Felis silvestris are not disappearing from the Highlands, however. Felis silvestris of wildcat lineage are not disappearinig. As one of McKee's interviewees says, they just are not reproducing exclusively with cats of wildcat lineage: "The trouble arises when household animals go wild, mate and create colonies of feral cats. These form at the edges of villages and in farms. Some of these feral animals meet up with wildcats and they mate. Female wildcats become pregnant and give birth to kittens that are not purebred wildcats. Slowly, the species loses its unique status and vigour and animals become hybridised. That is the real problem today."
Below is a picture of a European wildcat, taken from Wikipedia by Aconcagua, this is a picture of a European wildcat snapped in Germany's Bayerischer Wald national park. Contrast and compare with the domestic cats of your acquaintance.

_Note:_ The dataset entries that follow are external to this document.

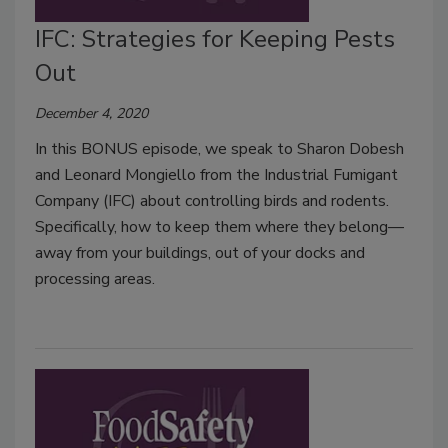
IFC: Strategies for Keeping Pests
Out
December 4, 2020
In this BONUS episode, we speak to Sharon Dobesh
and Leonard Mongiello from the Industrial Fumigant
Company (IFC) about controlling birds and rodents.
Specifically, how to keep them where they belong—
away from your buildings, out of your docks and
processing areas.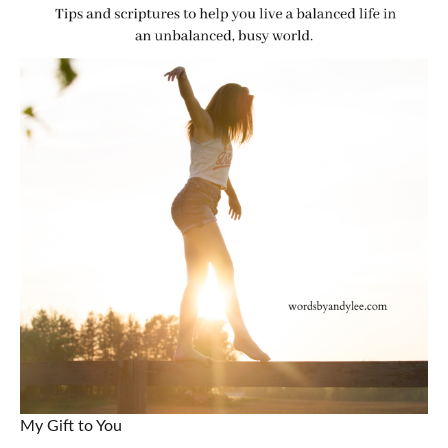
My Gift to You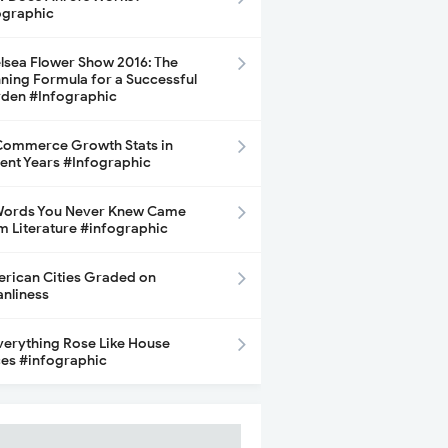
ographic
lsea Flower Show 2016: The
ning Formula for a Successful
den #Infographic
ommerce Growth Stats in
ent Years #Infographic
Words You Never Knew Came
m Literature #infographic
rican Cities Graded on
anliness
Everything Rose Like House
ces #infographic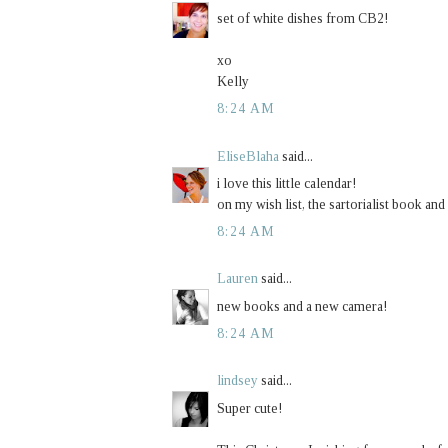
set of white dishes from CB2!
xo
Kelly
8:24 AM
EliseBlaha
said...
i love this little calendar!
on my wish list, the sartorialist book and
8:24 AM
Lauren
said...
new books and a new camera!
8:24 AM
lindsey
said...
Super cute!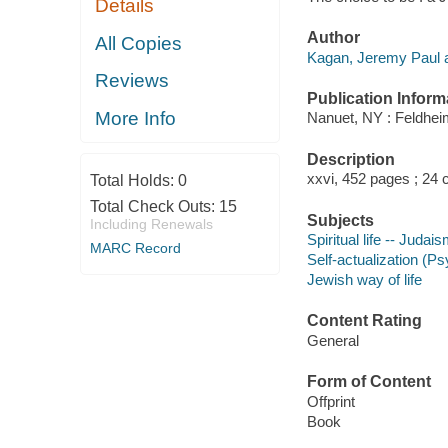
Details
Author
All Copies
Kagan, Jeremy Paul a
Reviews
Publication Inform
More Info
Nanuet, NY : Feldhei
Description
xxvi, 452 pages ; 24 
Total Holds:
0
Total Check Outs:
15
Subjects
Including Renewals
Spiritual life -- Judai
MARC Record
Self-actualization (P
Jewish way of life
Content Rating
General
Form of Content
Offprint
Book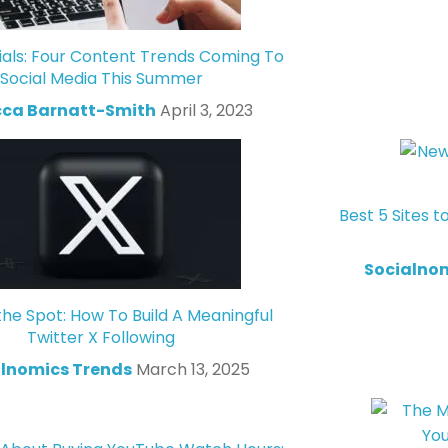
ials: Four Content Trends Coming To
Social Media This Summer
ca Barnatt-Smith
April 3, 2023
Best 5 Sites t
Socialno
the Spot: How To Build A Meaningful
Twitter X Following
lnomics Trends
March 13, 2025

When I blogged about the Siberian tigers, I suggested that they were overspecialized--too large carnivores, living in too restricted and endangered an environment--and that barring extensive successful aid the species will not have much of a future. Yes, in the future I suppose that descendants of the domestic cat might repopulate that niche, but that the product of millions of years of evolution specific to the Siberian tiger risks being lost. That is not the case with the Scottish wildcat; a very strong case can be made to the effect that one subpopulation of a species is simply melding with another as a consequence of environmental pressures, genes flowing in both direction, in ways no different from previous migrations and assimilations within the greater felis silvestris population. Trying to reverse irreversible trends of intermixture between two clearly infertile populations is a waste. I think these activists--in Scotland, in Canada, around the world--would do better to protect the habitats of the animals concerned.